* _Exercise_
Repeat every entry exactly. Pictures stay out.

* _Exercise input_
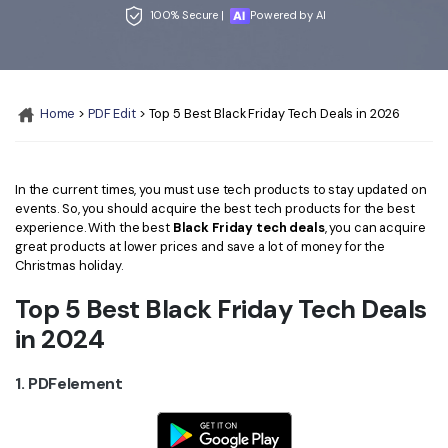
Convert PDF
PDF to Word
100% Secure |
Powered by AI
OCR PDF Tips
Edit PDF
Compress PDF
APPs for PDF
Compress PDF
Merge PDF
Edit PDF Tips
Home
>
PDF Edit
> Top 5 Best Black Friday Tech Deals in 2026
Organize PDF
Word to PDF
PDF Software for Mac
Crop PDF
AI PDF Reader
PDF Compressor Tips
In the current times, you must use tech products to stay updated on
PDF Form
More Online Tools
events. So, you should acquire the best tech products for the best
experience. With the best
Black Friday tech deals
, you can acquire
Find More Topics
Sign PDF
great products at lower prices and save a lot of money for the
Christmas holiday.
Cloud & SDK
PDF Solutions for
Batch PDF
Top 5 Best Black Friday Tech Deals
PDFelement Cloud
Education
eSign PDFs Legally
in 2024
PDFelement SDK
IT Service
Smart Redact PDF
1. PDFelement
Legal
PDF OCR
Healthcare
Extract Data from PDF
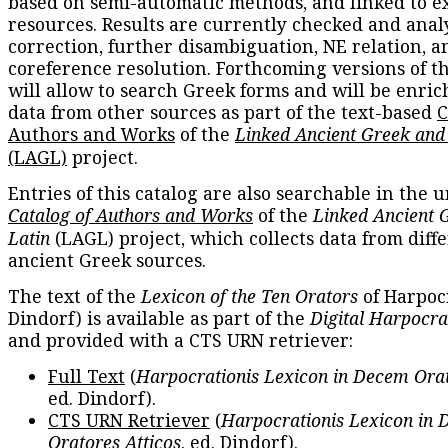
based on semi-automatic methods, and linked to e
resources. Results are currently checked and anal
correction, further disambiguation, NE relation, a
coreference resolution. Forthcoming versions of t
will allow to search Greek forms and will be enri
data from other sources as part of the text-based
C
Authors and Works
of the
Linked Ancient Greek and
(LAGL)
project.
Entries of this catalog are also searchable in the u
Catalog of Authors and Works
of the
Linked Ancient 
Latin
(LAGL) project, which collects data from diff
ancient Greek sources.
The text of the
Lexicon of the Ten Orators
of Harpocr
Dindorf) is available as part of the
Digital Harpocra
and provided with a CTS URN retriever:
Full Text
(
Harpocrationis Lexicon in Decem Orat
ed. Dindorf).
CTS URN Retriever
(
Harpocrationis Lexicon in
Oratores Atticos
, ed. Dindorf).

* _Written solution_
Convert PDF
PDF to Word
100% Secure |
Powered by AI
OCR PDF Tips
Edit PDF
Compress PDF
APPs for PDF
Compress PDF
Merge PDF
Edit PDF Tips
Home
>
PDF Edit
> Top 5 Best Black Friday Tech Deals in 2026
Organize PDF
Word to PDF
PDF Software for Mac
Crop PDF
AI PDF Reader
PDF Compressor Tips
In the current times, you must use tech products to stay updated on
PDF Form
More Online Tools
events. So, you should acquire the best tech products for the best
experience. With the best
Black Friday tech deals
, you can acquire
Find More Topics
Sign PDF
great products at lower prices and save a lot of money for the
Christmas holiday.
Cloud & SDK
PDF Solutions for
Batch PDF
Top 5 Best Black Friday Tech Deals
PDFelement Cloud
Education
eSign PDFs Legally
in 2024
PDFelement SDK
IT Service
Smart Redact PDF
1. PDFelement
Legal
PDF OCR
Healthcare
Extract Data from PDF
based on semi-automatic methods, and linked to e
resources. Results are currently checked and anal
correction, further disambiguation, NE relation, a
coreference resolution. Forthcoming versions of t
will allow to search Greek forms and will be enri
data from other sources as part of the text-based
C
Authors and Works
of the
Linked Ancient Greek and
(LAGL)
project.
Entries of this catalog are also searchable in the u
Catalog of Authors and Works
of the
Linked Ancient 
Latin
(LAGL) project, which collects data from diff
ancient Greek sources.
The text of the
Lexicon of the Ten Orators
of Harpocr
Dindorf) is available as part of the
Digital Harpocra
and provided with a CTS URN retriever:
Full Text
(
Harpocrationis Lexicon in Decem Orat
ed. Dindorf).
CTS URN Retriever
(
Harpocrationis Lexicon in
Oratores Atticos
, ed. Dindorf).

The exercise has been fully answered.